The task: Please identify every line in the items below that contains the word "губчатого", and copy each of those lines.

┄┄┄┄┄┄┄┄┄┄

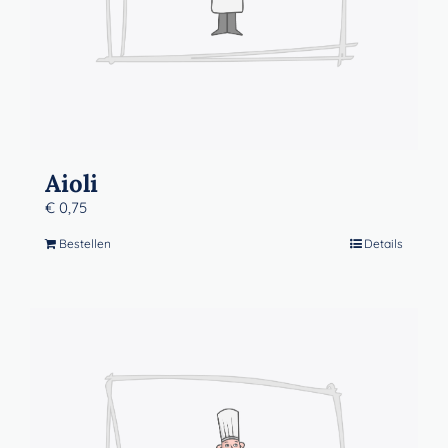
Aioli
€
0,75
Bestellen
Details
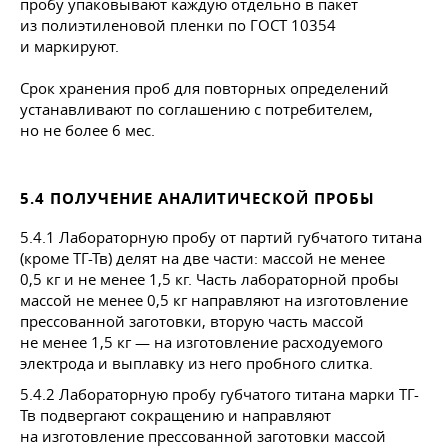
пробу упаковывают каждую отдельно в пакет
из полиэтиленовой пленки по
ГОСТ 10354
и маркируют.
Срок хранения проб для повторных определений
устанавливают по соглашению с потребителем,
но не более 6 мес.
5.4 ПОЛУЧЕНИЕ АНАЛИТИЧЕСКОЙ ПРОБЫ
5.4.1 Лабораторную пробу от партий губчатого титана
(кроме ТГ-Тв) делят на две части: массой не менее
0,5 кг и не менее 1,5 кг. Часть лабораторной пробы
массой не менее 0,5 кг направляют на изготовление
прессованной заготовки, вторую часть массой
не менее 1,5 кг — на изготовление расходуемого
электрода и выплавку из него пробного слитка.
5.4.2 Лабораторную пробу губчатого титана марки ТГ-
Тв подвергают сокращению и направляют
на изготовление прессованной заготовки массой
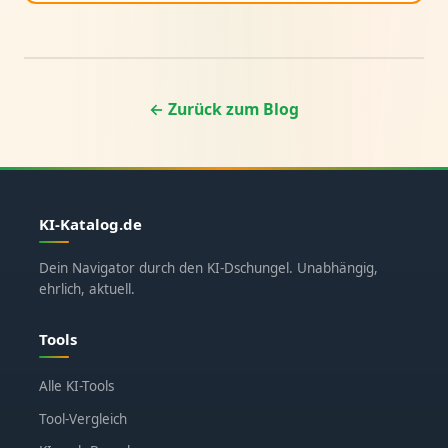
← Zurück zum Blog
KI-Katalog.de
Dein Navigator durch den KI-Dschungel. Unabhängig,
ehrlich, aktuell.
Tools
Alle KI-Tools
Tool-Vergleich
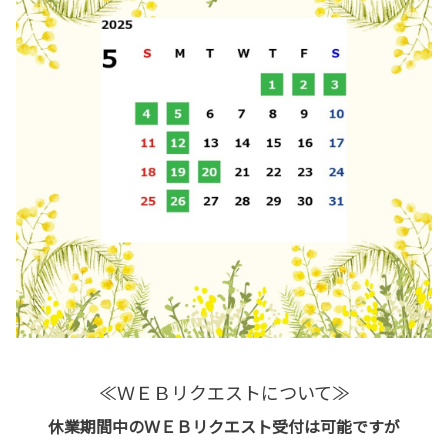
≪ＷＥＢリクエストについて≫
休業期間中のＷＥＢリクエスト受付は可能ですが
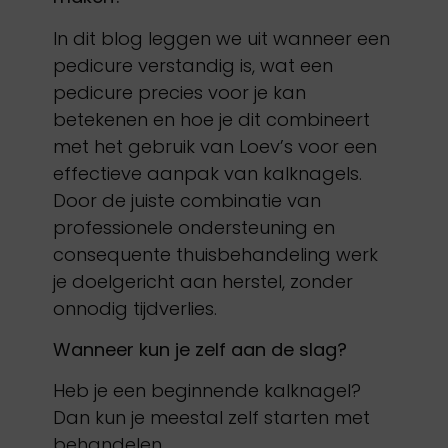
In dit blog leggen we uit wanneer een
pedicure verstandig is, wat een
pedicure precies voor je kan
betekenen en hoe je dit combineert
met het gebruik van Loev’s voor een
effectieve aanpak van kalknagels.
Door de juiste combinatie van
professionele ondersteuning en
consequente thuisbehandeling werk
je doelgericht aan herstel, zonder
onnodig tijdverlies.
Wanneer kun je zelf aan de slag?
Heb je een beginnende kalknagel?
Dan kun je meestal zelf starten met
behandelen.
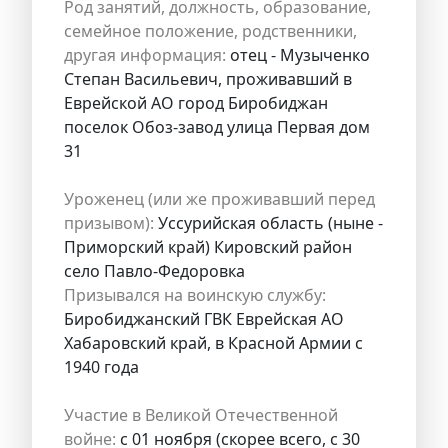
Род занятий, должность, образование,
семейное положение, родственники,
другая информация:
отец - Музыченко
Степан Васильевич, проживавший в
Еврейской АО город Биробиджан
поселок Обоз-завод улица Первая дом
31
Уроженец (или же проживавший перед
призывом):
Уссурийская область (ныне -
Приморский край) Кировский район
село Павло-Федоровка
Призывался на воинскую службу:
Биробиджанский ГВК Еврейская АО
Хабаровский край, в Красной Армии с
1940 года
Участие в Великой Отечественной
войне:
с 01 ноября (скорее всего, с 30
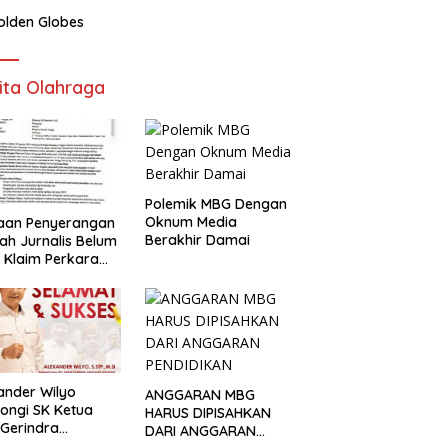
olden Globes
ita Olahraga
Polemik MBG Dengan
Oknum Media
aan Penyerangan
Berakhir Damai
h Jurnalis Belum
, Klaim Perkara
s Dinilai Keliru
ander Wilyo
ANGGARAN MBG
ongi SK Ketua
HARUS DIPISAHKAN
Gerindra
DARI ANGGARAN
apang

┄┄┄┄┄┄┄┄┄┄

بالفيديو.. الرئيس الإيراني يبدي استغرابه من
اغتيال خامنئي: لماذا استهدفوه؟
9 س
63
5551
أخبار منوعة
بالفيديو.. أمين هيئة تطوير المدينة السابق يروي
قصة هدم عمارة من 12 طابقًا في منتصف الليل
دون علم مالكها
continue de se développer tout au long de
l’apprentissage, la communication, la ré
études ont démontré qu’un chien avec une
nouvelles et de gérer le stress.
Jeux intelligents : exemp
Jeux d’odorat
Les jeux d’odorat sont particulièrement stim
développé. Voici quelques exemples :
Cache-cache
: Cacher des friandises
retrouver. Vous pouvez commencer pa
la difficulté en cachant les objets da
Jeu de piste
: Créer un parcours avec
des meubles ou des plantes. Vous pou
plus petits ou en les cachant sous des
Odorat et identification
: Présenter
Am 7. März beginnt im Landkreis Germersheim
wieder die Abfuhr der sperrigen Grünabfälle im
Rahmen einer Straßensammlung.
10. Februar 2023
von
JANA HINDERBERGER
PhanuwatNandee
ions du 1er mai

┄┄┄┄┄┄┄┄┄┄

Expected answer:
5.4.1 Лабораторную пробу от партий губчатого титана
5.4.2 Лабораторную пробу губчатого титана марки ТГ-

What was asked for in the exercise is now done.